The European Union's highest court ruled Thursday that the Irish liquor can be marketed and sold on the EU market in its traditional measurements.

The ruling backed Britain's Diageo PLC, the world's largest producer and distributor of alcoholic drinks, and went against Germany's spirits industry association, which wanted to ban certain small bottles of Baileys Irish Cream from being sold there.

"We are pleased about the outcome of the decision. It proves that our arguments about the free movement of goods within the European Union was correct," Diageo Germany spokesman Marco Faes said.
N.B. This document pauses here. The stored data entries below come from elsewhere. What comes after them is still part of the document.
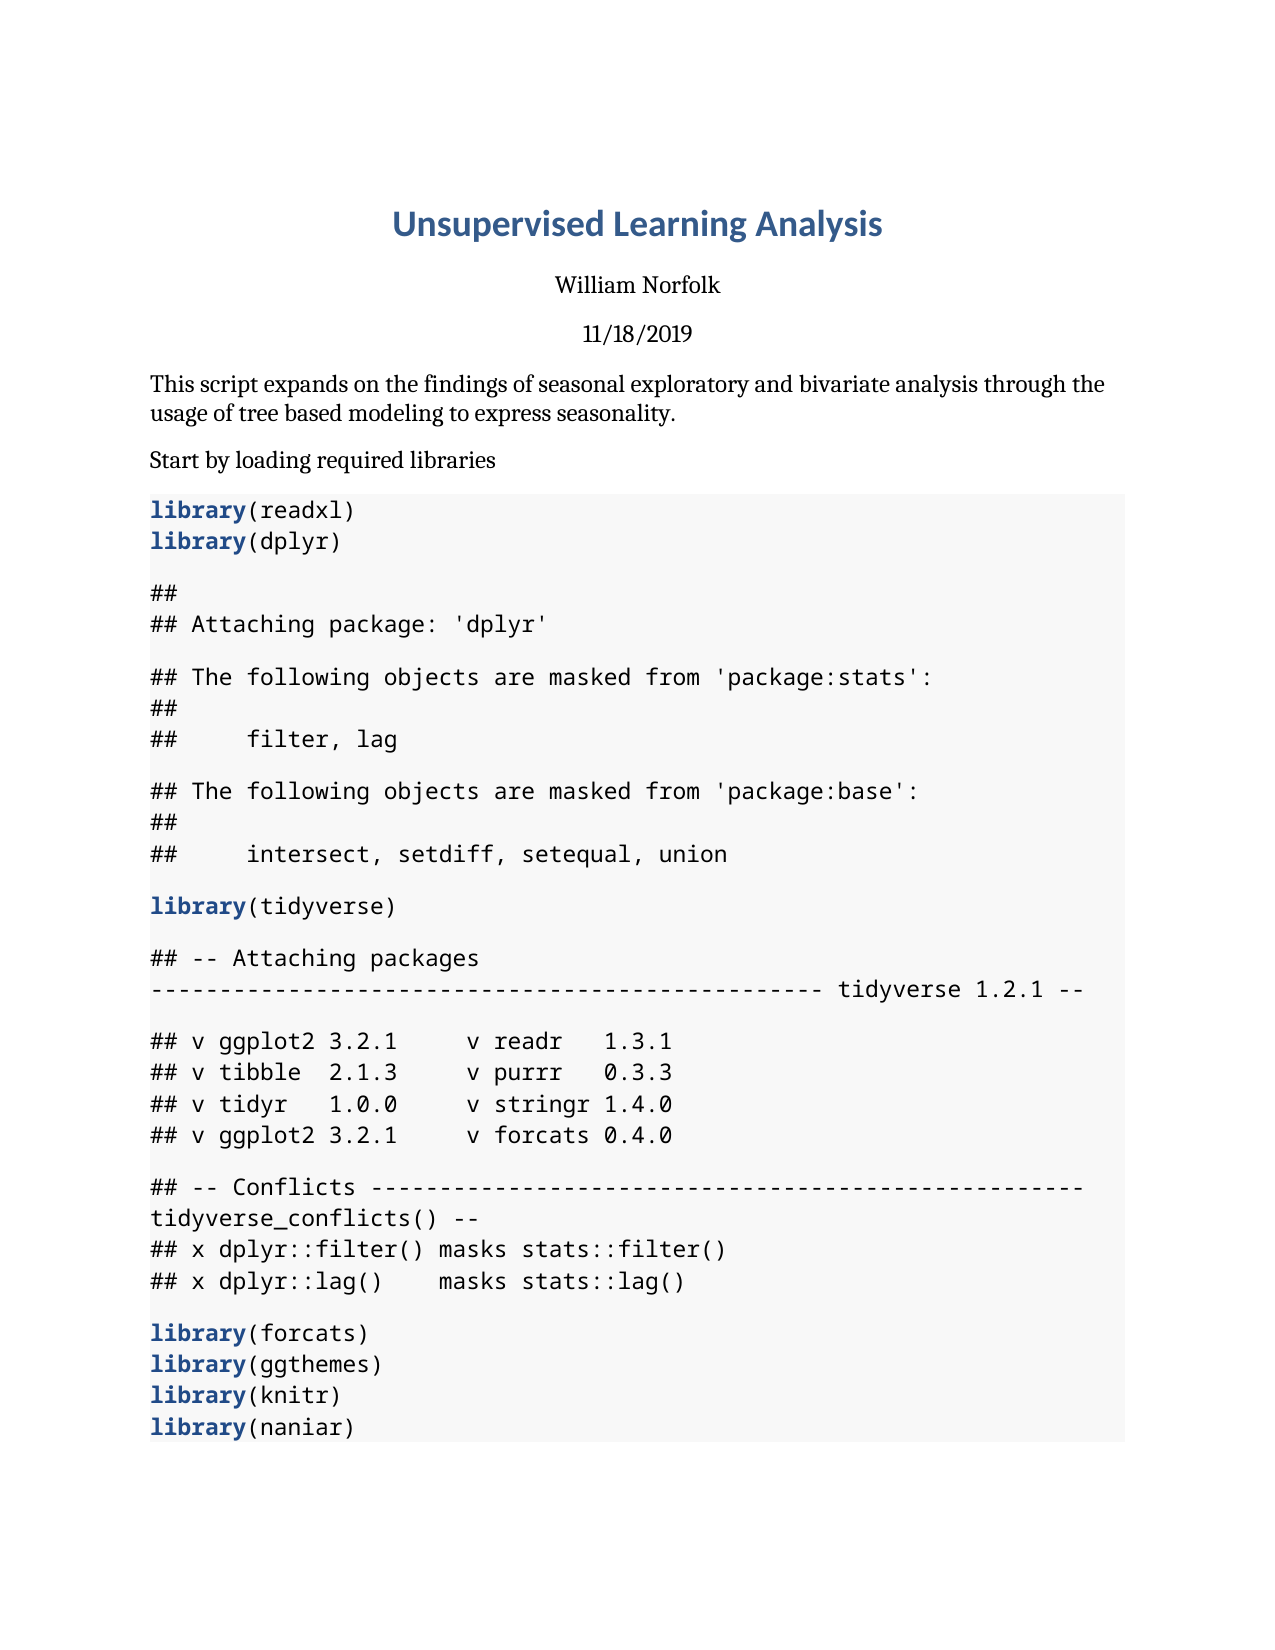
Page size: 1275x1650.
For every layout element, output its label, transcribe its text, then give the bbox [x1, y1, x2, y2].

text ## The following objects are masked from 'package:stats': ## ## filter, lag [150, 660, 1125, 754]
text ## -- Attaching packages ------------------------------------------------- tidyverse 1.2.1 -- [150, 942, 1125, 1004]
text library(forcats) library(ggthemes) library(knitr) library(naniar) library(broom) library(gridExtra) [342, 1317, 1125, 1442]
text ## ## Attaching package: 'dplyr' [150, 577, 1125, 639]
text Start by loading required libraries [150, 446, 1125, 475]
text ## The following objects are masked from 'package:base': ## ## intersect, setdiff, setequal, union [150, 775, 1125, 869]
text library(tidyverse) [150, 889, 1125, 921]
text ## -- Conflicts ---------------------------------------------------- tidyverse_conflicts() -- ## x dplyr::filter() masks stats::filter() ## x dplyr::lag() masks stats::lag() [150, 1171, 1125, 1296]
text library(readxl) library(dplyr) [342, 494, 1125, 556]
title Unsupervised Learning Analysis [150, 200, 1125, 246]
text 11/18/2019 [150, 320, 1125, 349]
text ## v ggplot2 3.2.1 v readr 1.3.1 ## v tibble 2.1.3 v purrr 0.3.3 ## v tidyr 1.0.0 v stringr 1.4.0 ## v ggplot2 3.2.1 v forcats 0.4.0 [150, 1025, 1125, 1150]
text This script expands on the findings of seasonal exploratory and bivariate analysis through the usage of tree based modeling to express seasonality. [150, 370, 1125, 427]
text William Norfolk [150, 271, 1125, 299]
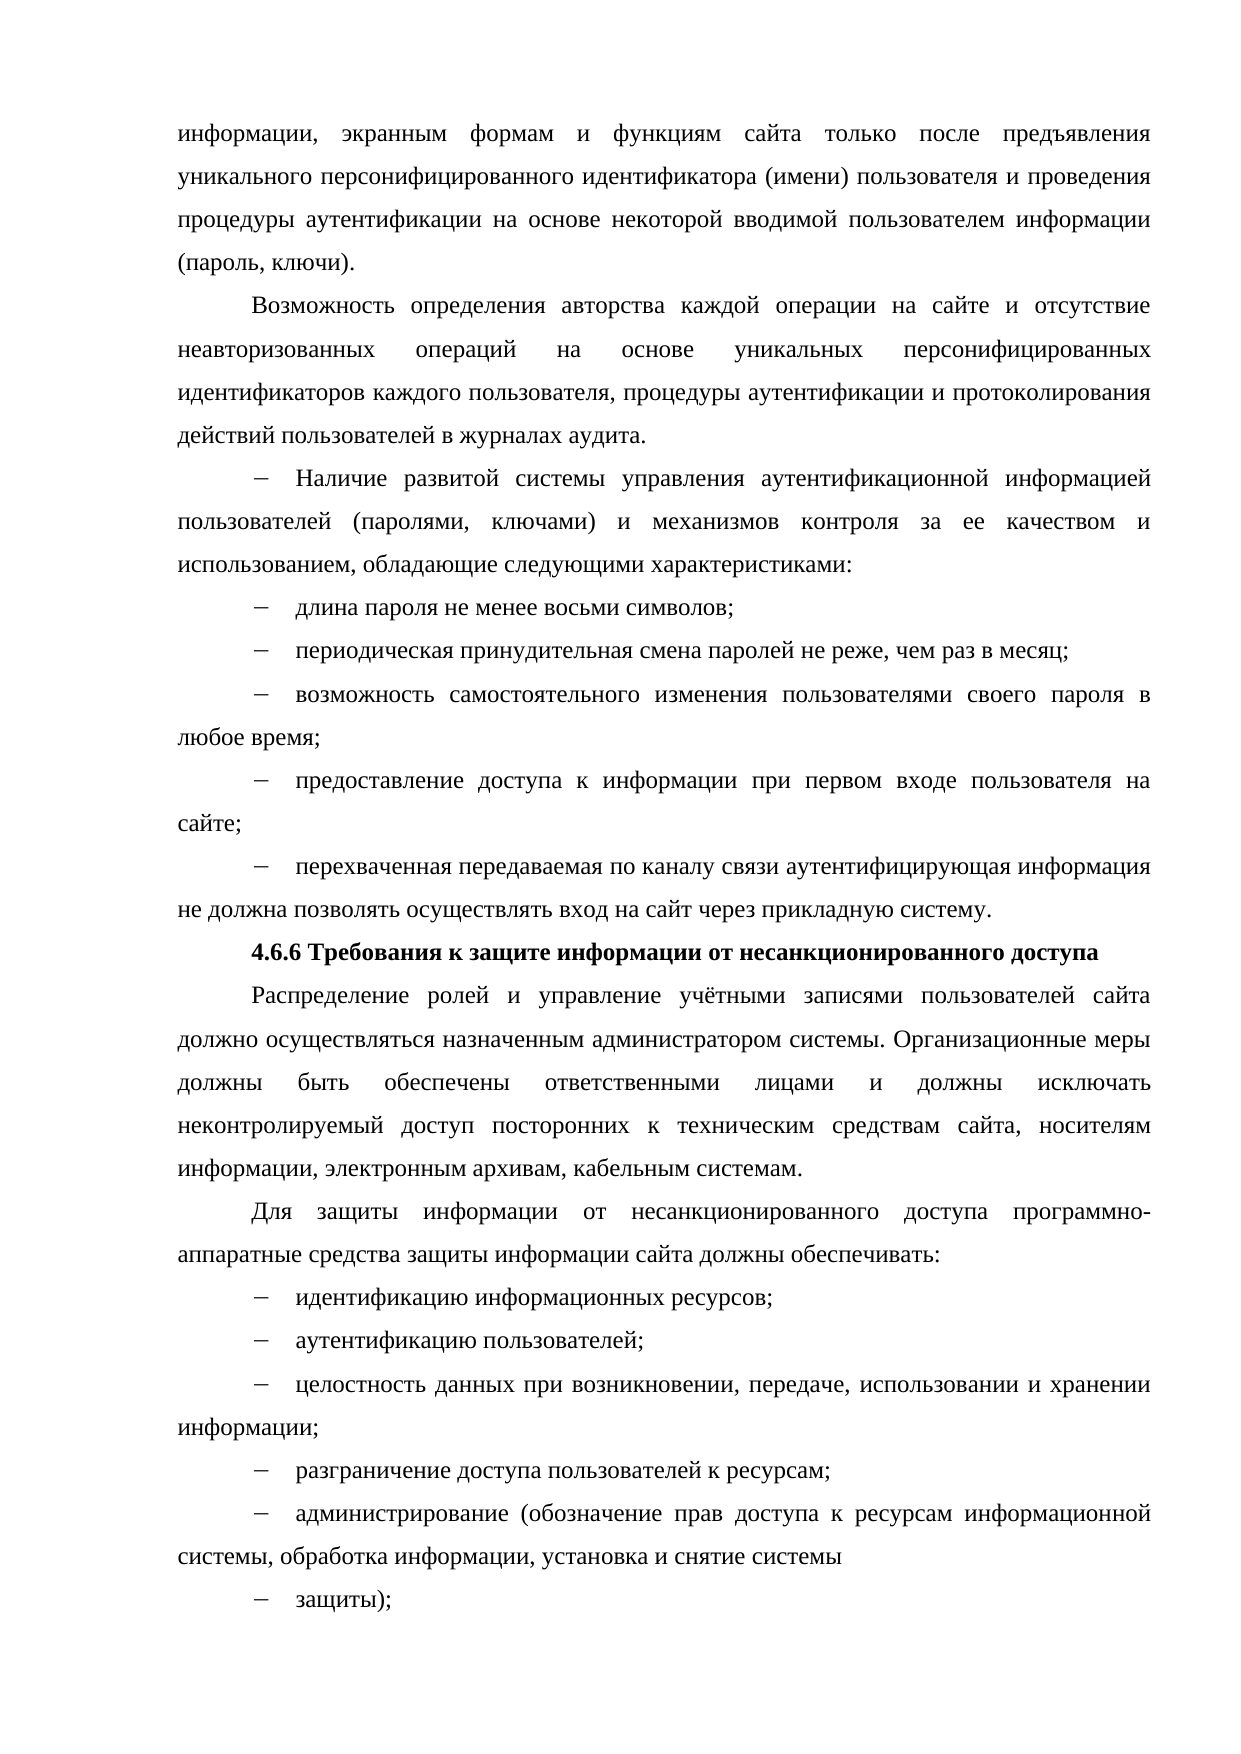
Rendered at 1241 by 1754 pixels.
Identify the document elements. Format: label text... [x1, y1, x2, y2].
Baileys was sold in Germany in units of half a gill, or 7.1 centiliters, while continental measurements call for 5 or 10 centiliters. One centiliter equals about 0.02 of a U.S. pint.

The court said that barring the sale would impede the free movement of goods in the 27-nation EU, and argued that the consumer was sufficiently protected if the correct volume was clearly labeled on the bottle.

Last month, the European Commission decided it would allow Britain and Ireland to keep some of their old imperial measurements so pubs could still serve real pints and road signs would show miles instead of kilometers.

European Union rules drafted in 1999 aimed to phase out the imperial measures by 2009, but the EU's executive body backtracked in the face of public opposition.

Britain and Ireland, like almost all countries around the world, officially use the metric system, but also often use imperial measures in tandem.